## Directions
Reproduce the lines below from the one that contains "P.O. Box 170581, Austin, TX 78717-0031." through the end, inclusive, and add nothing.

[Extracted page text data]
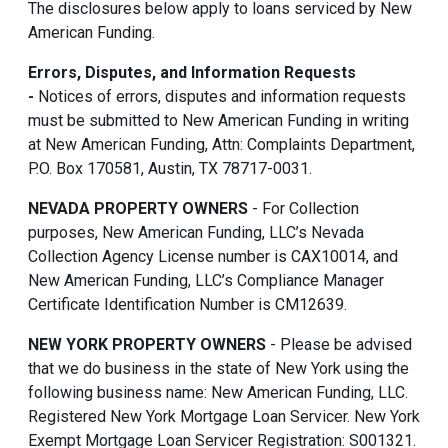
The disclosures below apply to loans serviced by New
American Funding.
Errors, Disputes, and Information Requests
-
Notices of errors, disputes and information requests
must be submitted to New American Funding in writing
at New American Funding, Attn: Complaints Department,
P.O. Box 170581, Austin, TX 78717-0031.
NEVADA PROPERTY OWNERS
- For Collection
purposes, New American Funding, LLC’s Nevada
Collection Agency License number is CAX10014, and
New American Funding, LLC’s Compliance Manager
Certificate Identification Number is CM12639.
NEW YORK PROPERTY OWNERS
- Please be advised
that we do business in the state of New York using the
following business name: New American Funding, LLC.
Registered New York Mortgage Loan Servicer. New York
Exempt Mortgage Loan Servicer Registration: S001321.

## Written response
P.O. Box 170581, Austin, TX 78717-0031.
NEVADA PROPERTY OWNERS
- For Collection
purposes, New American Funding, LLC’s Nevada
Collection Agency License number is CAX10014, and
New American Funding, LLC’s Compliance Manager
Certificate Identification Number is CM12639.
NEW YORK PROPERTY OWNERS
- Please be advised
that we do business in the state of New York using the
following business name: New American Funding, LLC.
Registered New York Mortgage Loan Servicer. New York
Exempt Mortgage Loan Servicer Registration: S001321.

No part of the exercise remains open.